--- EXTRACT PROVIDED ---
*****
# My Winter Project



## TheFizzer (Feb 27, 2010)

This bike is a mix of a bunch of different parts.  I started out with a Columbia frame, then used a dial your ride springer, Monark fenders, schwinn tires & whatever other parts I thought were cool.  Had the bike sandblasted & then powder coated.


----------



## PCHiggin (Feb 27, 2010)

CooL.Nice job. Those fenders look great.

Pat


----------



## rustyspoke66 (Feb 27, 2010)

You got to love those super deluxe fenders and what a great combo with the Dial your ride fork!!!


----------



## csavw (Mar 13, 2010)

Hey ! this custom looks awesome,fenders make the project a stand out !! Thanks


----------



## FreksH (Mar 19, 2010)

Inspiring me to do more. The fenders do indeed look great too. Looking forward to posting up my pics too!


----------



## Santee (Jan 2, 2011)

Nice work! You should be proud of that ride!


----------



## twomorestrokes (Jan 3, 2011)

Just right...


----------



## StevieZ (Jan 6, 2011)

Thats a really nice bike, I like the combo of parts, thats awsome.


----------



## serg (Jan 14, 2011)

Springer from what bike? Excellent work.


----------



## mazdaflyer (Jan 18, 2011)

I like the stark white color!  What does the tank graphic say?


----------



## serg (Feb 16, 2011)

serg said:


> Springer from what bike? Excellent work.




I found such a fork huffman http://www.nostalgic.net/pictures/bicycle355/1568.htm


----------
*****
--- EXTRACTED MATERIAL ---
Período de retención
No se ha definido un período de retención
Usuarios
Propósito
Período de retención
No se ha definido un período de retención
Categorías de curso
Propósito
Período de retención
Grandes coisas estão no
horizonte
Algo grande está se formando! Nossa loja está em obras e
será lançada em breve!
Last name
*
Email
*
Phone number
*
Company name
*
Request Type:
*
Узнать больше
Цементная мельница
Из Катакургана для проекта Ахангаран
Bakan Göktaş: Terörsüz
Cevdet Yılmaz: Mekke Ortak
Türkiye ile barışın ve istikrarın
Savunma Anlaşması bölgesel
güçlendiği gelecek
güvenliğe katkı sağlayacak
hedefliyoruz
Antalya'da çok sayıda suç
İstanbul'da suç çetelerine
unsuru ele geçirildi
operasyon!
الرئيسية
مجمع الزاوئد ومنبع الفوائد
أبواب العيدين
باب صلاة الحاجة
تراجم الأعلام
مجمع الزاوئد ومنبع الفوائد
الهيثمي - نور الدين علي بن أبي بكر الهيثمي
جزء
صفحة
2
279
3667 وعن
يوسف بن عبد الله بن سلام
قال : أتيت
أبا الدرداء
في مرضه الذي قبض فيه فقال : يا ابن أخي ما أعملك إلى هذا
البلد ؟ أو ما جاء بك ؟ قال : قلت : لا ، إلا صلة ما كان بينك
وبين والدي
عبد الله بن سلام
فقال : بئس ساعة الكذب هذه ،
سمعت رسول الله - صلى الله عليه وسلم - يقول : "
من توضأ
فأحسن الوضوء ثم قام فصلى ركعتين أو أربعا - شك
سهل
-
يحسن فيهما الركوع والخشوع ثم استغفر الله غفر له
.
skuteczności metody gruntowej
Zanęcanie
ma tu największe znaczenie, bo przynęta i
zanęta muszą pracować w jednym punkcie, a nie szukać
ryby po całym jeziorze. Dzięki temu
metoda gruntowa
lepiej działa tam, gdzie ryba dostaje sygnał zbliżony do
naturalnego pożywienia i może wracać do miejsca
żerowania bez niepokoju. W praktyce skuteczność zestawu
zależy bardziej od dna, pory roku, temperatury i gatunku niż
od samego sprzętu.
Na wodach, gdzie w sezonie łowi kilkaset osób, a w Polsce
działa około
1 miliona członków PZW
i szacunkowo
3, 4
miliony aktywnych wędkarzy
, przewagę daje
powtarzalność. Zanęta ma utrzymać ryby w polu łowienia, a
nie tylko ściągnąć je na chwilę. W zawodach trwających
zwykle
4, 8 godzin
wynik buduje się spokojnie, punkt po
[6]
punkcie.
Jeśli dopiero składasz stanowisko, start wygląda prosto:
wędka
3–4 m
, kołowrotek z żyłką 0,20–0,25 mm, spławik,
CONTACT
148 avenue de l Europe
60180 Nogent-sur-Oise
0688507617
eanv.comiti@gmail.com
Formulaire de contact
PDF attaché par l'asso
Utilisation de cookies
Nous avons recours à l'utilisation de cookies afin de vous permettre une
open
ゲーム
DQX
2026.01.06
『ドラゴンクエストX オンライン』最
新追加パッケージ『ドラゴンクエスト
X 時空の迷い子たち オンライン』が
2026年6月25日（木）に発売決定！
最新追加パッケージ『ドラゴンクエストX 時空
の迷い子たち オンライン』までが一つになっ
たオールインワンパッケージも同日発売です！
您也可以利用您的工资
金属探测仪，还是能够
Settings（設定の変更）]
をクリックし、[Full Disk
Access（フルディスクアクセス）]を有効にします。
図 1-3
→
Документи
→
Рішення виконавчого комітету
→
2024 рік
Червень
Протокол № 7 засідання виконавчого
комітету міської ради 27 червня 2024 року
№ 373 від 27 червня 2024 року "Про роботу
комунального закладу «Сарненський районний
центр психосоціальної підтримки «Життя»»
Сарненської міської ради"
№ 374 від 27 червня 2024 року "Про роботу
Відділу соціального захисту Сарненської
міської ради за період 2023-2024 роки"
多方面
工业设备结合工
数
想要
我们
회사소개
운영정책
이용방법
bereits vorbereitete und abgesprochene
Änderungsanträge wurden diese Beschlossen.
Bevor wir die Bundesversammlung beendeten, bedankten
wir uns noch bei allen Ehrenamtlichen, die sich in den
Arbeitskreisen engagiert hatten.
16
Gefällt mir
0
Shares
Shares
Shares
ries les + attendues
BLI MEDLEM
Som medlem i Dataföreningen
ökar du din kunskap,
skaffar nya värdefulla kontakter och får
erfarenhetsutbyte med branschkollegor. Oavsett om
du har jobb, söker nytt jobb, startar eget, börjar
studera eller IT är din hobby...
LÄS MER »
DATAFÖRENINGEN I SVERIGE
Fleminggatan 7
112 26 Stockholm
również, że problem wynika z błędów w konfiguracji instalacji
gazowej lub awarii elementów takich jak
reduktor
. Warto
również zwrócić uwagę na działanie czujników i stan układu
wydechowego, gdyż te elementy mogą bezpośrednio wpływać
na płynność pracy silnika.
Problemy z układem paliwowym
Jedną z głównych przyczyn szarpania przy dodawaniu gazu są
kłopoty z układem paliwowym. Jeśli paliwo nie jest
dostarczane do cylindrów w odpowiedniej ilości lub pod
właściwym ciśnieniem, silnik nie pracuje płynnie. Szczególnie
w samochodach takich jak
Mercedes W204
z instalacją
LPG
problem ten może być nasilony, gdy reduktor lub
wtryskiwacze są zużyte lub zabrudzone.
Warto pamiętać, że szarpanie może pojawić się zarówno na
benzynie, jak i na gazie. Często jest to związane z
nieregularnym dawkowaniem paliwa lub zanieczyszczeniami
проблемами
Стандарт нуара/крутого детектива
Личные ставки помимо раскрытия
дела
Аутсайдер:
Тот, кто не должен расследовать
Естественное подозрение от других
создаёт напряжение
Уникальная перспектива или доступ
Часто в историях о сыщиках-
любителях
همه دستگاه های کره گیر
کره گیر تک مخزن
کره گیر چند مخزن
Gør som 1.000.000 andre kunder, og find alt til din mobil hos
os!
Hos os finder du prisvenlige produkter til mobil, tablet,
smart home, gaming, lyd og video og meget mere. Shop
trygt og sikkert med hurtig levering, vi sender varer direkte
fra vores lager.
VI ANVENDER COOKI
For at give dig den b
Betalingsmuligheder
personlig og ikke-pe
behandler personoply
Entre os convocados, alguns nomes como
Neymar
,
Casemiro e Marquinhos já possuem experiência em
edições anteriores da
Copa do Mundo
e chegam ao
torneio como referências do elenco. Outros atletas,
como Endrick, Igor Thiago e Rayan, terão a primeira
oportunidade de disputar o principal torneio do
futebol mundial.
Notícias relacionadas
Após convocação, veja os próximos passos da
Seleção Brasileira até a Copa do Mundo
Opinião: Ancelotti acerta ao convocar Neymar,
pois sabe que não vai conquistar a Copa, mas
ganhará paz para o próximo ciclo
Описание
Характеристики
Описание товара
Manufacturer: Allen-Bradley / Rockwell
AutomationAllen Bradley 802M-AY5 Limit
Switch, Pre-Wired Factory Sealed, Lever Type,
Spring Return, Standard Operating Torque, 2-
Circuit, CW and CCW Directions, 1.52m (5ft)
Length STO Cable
*****
In the forum thread about the winter bike project, update the stretch from "CooL.Nice job. Those" through "your ride fork!!!" so that "fenders" reads "mudguards" throughout. The listing plays no part in the work asked here.

CooL.Nice job. Those mudguards look great.

Pat


----------



## rustyspoke66 (Feb 27, 2010)

You got to love those super deluxe mudguards and what a great combo with the Dial your ride fork!!!